Paula diz que há um impulso fiscal muito em cima dessas transferências de renda. A força do mercado de trabalho e a queda da inflação também ajudam a estimular o consumo das famílias, que cresceu no terceiro trimestre 1,1% em relação ao trimestre anterior, feito o ajuste sazonal, num período em que o PIB avançou apenas 0,1% e o investimento recuou 2,5%. Para o ano que vem, a expectativa é o que o total do Bolsa Família fique próximo ao valor deste ano.

Na estimativa da consultoria, o consumo das famílias vai crescer 3,4% em 2023, acima dos 3,1% da expansão projetada para o PIB. Para 2024, a previsão da A.C. Pastore é de que o consumo das famílias avançará 2,3%, mais uma vez acima da variação do PIB – a consultoria aposta em crescimento da economia de 1,7% em 2024.

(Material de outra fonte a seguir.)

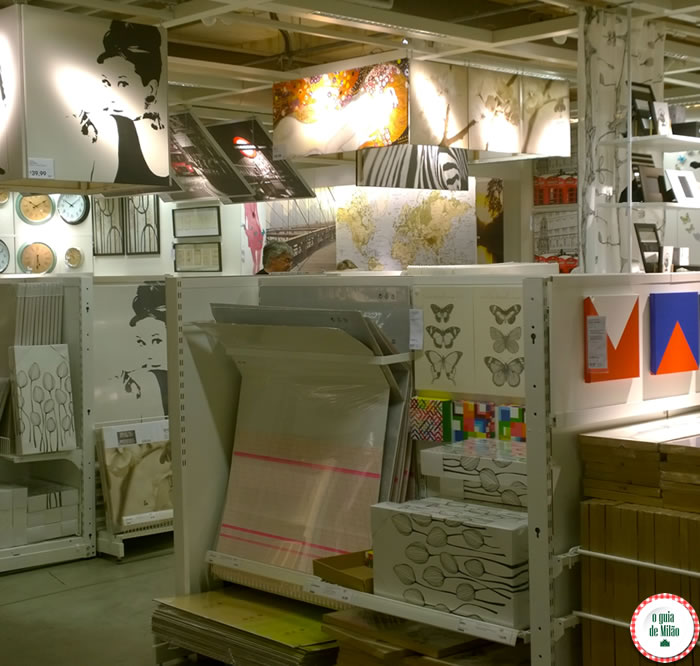
Identify the location of prints of flowers on canvas. This screenshot has height=666, width=700. (50, 397), (477, 573), (498, 466), (511, 480).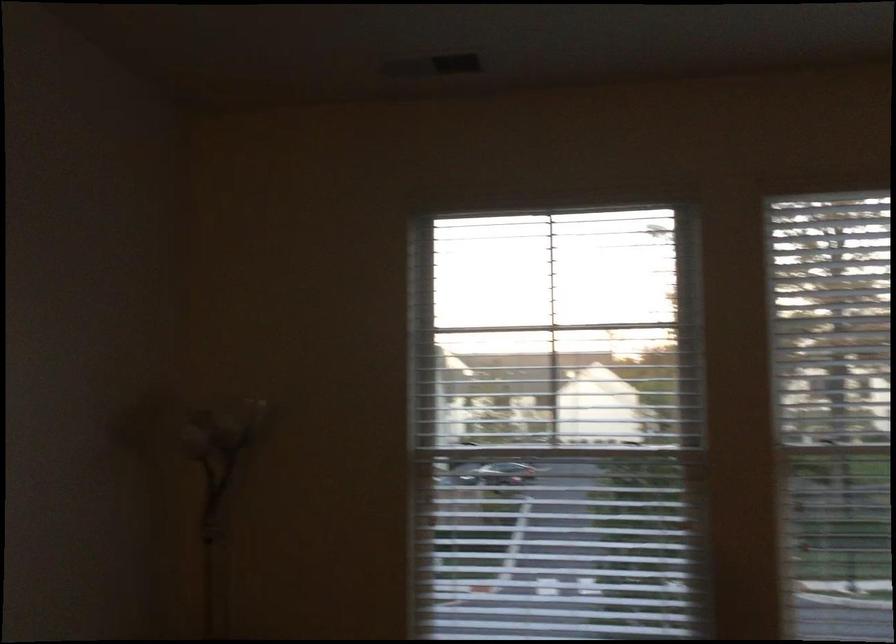
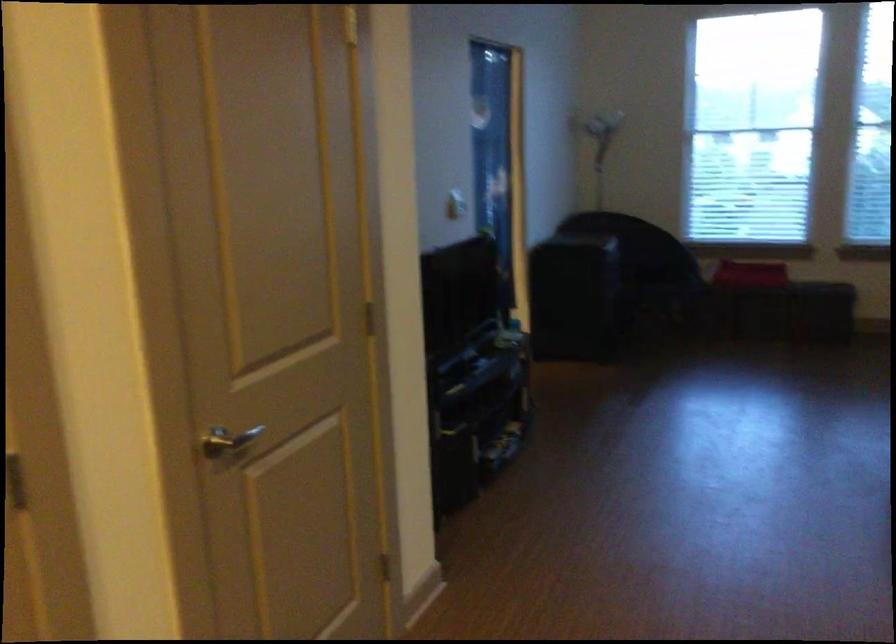
Question: In a continuous first-person perspective shot, in which direction is the camera moving?

Choices:
 (A) Left
 (B) Right
 (C) Forward
 (D) Backward

Answer: (D)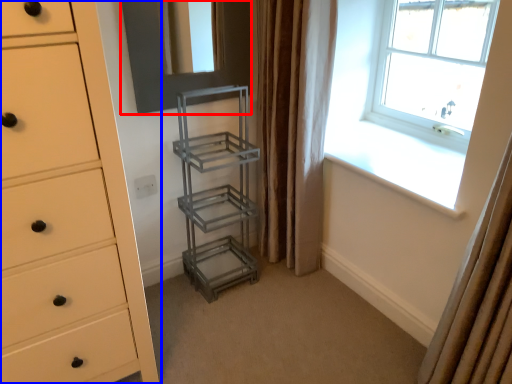
Question: Which object appears closest to the camera in this image, screen door (highlighted by a red box) or chest of drawers (highlighted by a blue box)?

Choices:
 (A) screen door
 (B) chest of drawers

Answer: (B)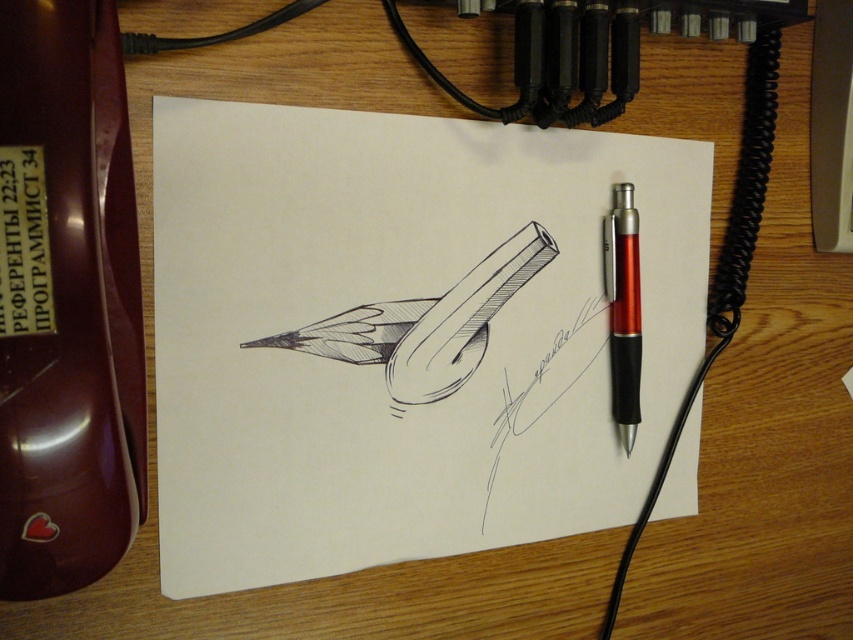
Does white paper at center appear under translucent red pen at right?

Yes.

Is white paper at center in front of translucent red pen at right?

That is True.

Does point (337, 212) lie behind point (625, 416)?

No.

Where is `white paper at center`? This screenshot has width=853, height=640. white paper at center is located at coordinates pos(401,333).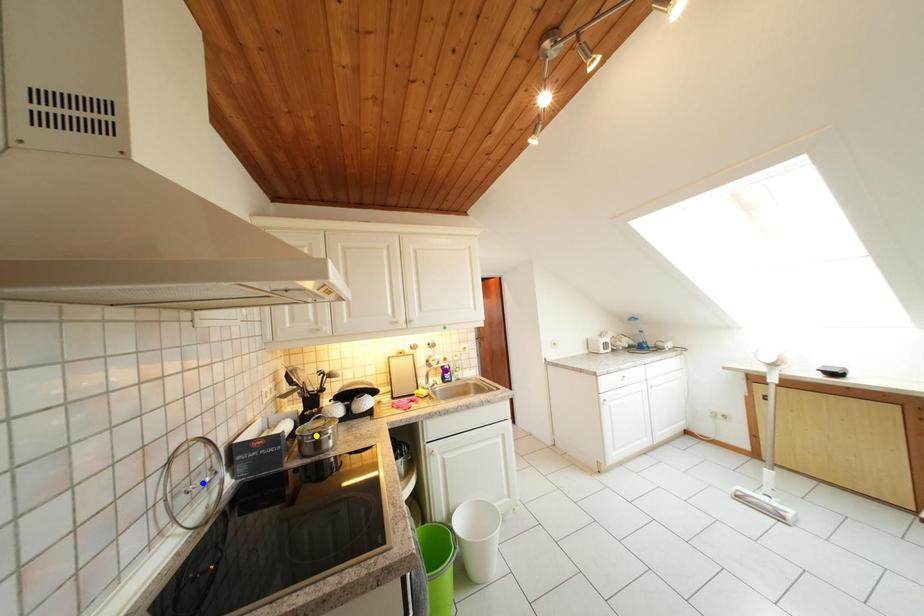
Order these from farthest to nearest:
purple point
blue point
yellow point

1. purple point
2. yellow point
3. blue point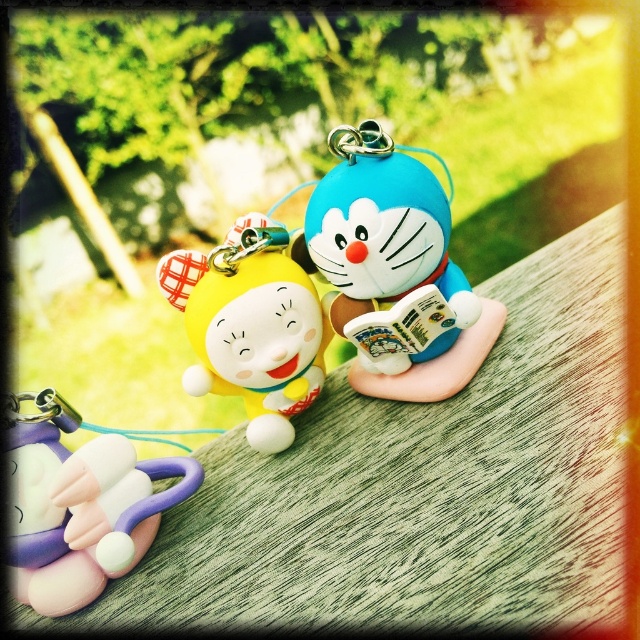
You are standing 40 inches away from a wooden surface with keychains. Can you reach the point at coordinates (x=376, y=141) without moving your position?

The point at coordinates (x=376, y=141) is 39.03 inches away from you. Since you are standing 40 inches away, you can reach it by extending your arm slightly.

You are standing in front of the wooden surface where the keychains are placed. There are two points marked on the surface at coordinates point (385, 362) and point (240, 378). From your perspective, which point is closer to you?

Point (240, 378) is closer to you because point (385, 362) is behind it.

You are organizing keychains on a shelf and need to know their sizes. Which keychain is wider, the matte plastic doraemon at center or the pink rubber toy at lower left?

The matte plastic doraemon at center is wider than the pink rubber toy at lower left according to the description.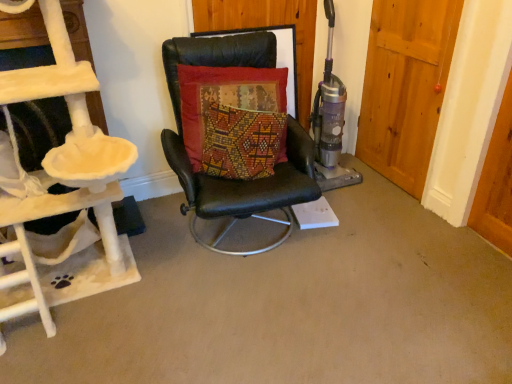
Question: Is wooden door at right bigger than beige plush cat tree at left?

Choices:
 (A) no
 (B) yes

Answer: (A)

Question: Is wooden door at right not within beige plush cat tree at left?

Choices:
 (A) yes
 (B) no

Answer: (A)

Question: Is wooden door at right directly adjacent to beige plush cat tree at left?

Choices:
 (A) no
 (B) yes

Answer: (A)

Question: Is wooden door at right positioned behind beige plush cat tree at left?

Choices:
 (A) no
 (B) yes

Answer: (B)

Question: Does wooden door at right have a greater height compared to beige plush cat tree at left?

Choices:
 (A) yes
 (B) no

Answer: (B)

Question: Can you confirm if wooden door at right is shorter than beige plush cat tree at left?

Choices:
 (A) yes
 (B) no

Answer: (A)

Question: Considering the relative sizes of beige plush cat tree at left and wooden door at right in the image provided, is beige plush cat tree at left taller than wooden door at right?

Choices:
 (A) no
 (B) yes

Answer: (B)

Question: Is beige plush cat tree at left looking in the opposite direction of wooden door at right?

Choices:
 (A) yes
 (B) no

Answer: (B)

Question: From the image's perspective, would you say beige plush cat tree at left is positioned over wooden door at right?

Choices:
 (A) yes
 (B) no

Answer: (B)

Question: From a real-world perspective, does beige plush cat tree at left sit lower than wooden door at right?

Choices:
 (A) no
 (B) yes

Answer: (A)

Question: Is beige plush cat tree at left to the right of wooden door at right from the viewer's perspective?

Choices:
 (A) yes
 (B) no

Answer: (B)

Question: Would you say beige plush cat tree at left contains wooden door at right?

Choices:
 (A) no
 (B) yes

Answer: (A)

Question: Can we say velvet cushion at center lies outside black leather chair at center?

Choices:
 (A) yes
 (B) no

Answer: (B)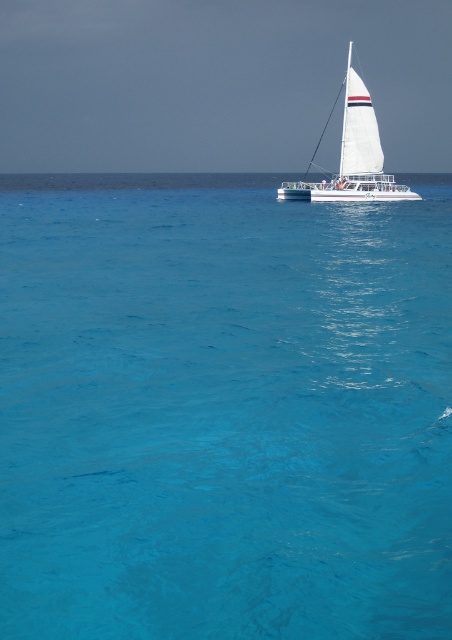
Describe the element at coordinates (222, 410) in the screenshot. I see `transparent blue water at center` at that location.

Between point (59, 296) and point (288, 195), which one is positioned behind?

Point (288, 195)

At what (x,y) coordinates should I click in order to perform the action: click on transparent blue water at center. Please return your answer as a coordinate pair (x, y). This screenshot has width=452, height=640. Looking at the image, I should click on (222, 410).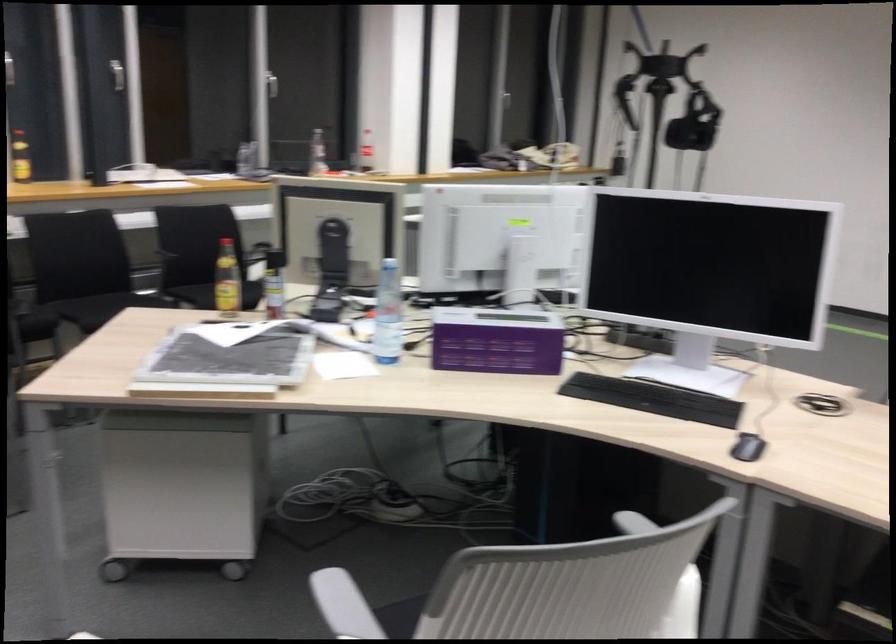
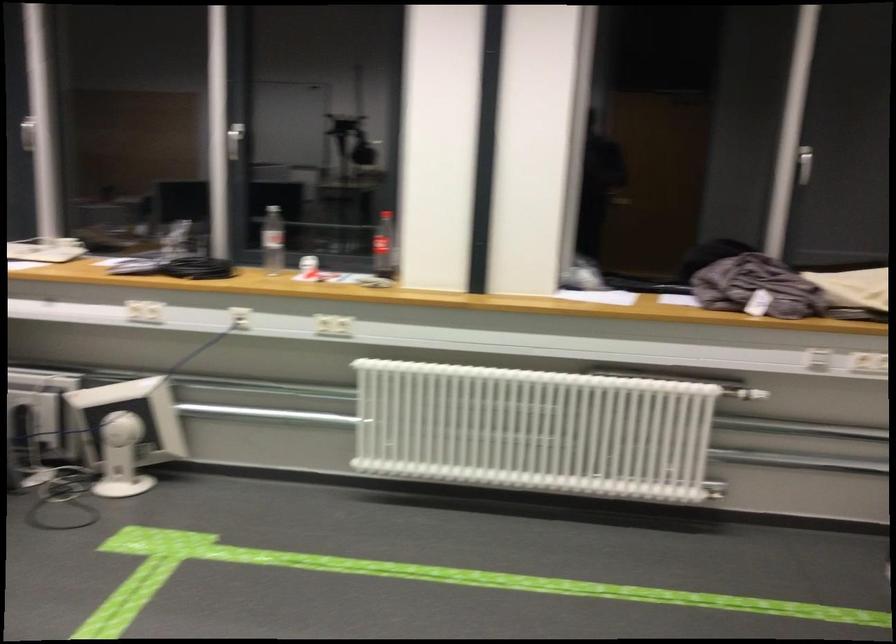
The point at (254, 80) is marked in the first image. Where is the corresponding point in the second image?

(235, 140)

Enquanto o consumo das famílias tem crescido com força, o investimento tem recuado, uma composição ruim para a capacidade do país de avançar a taxas sustentadas no longo prazo. A chamada formação bruta de capital fixo (FBCF, medida do que se investe em máquinas e equipamentos, construção civil e inovação) recua há quatro trimestres seguidos.

A taxa de investimento, nesse cenário, recuou de 18,3% do PIB no terceiro trimestre de 2022 para 16,6% do PIB no mesmo período deste ano. Juros ainda elevados inibem gastos na modernização e ampliação da capacidade produtiva. Incertezas em relação às contas públicas também podem ajudar a frear o investimento.

Ata do Copom

Na ata da reunião deste mês do Comitê de Política Monetária (Copom), o Banco Central (BC) discutiu a questão desse mix de crescimento. “A resiliência do consumo das famílias, que novamente surpreendeu positivamente, pode estar relacionada a um aumento da renda bruta das famílias, em função da expansão do mercado de trabalho, de benefícios sociais e de ganhos de renda relacionados à desinflação em importantes segmentos da cesta de consumo”, diz o colegiado do BC.

“Por outro lado, a formação bruta em capital fixo, que é mais sensível às condições financeiras e às perspectivas e incertezas futuras, segue em queda, após uma forte elevação ao longo do período da pandemia”, observa o Copom.

“Alguns membros avaliaram que a persistência de uma conjunção de maior resiliência do consumo e queda no investimento poderia provocar, no médio prazo, um excesso de demanda em relação à oferta, com potenciais impactos sobre preços.”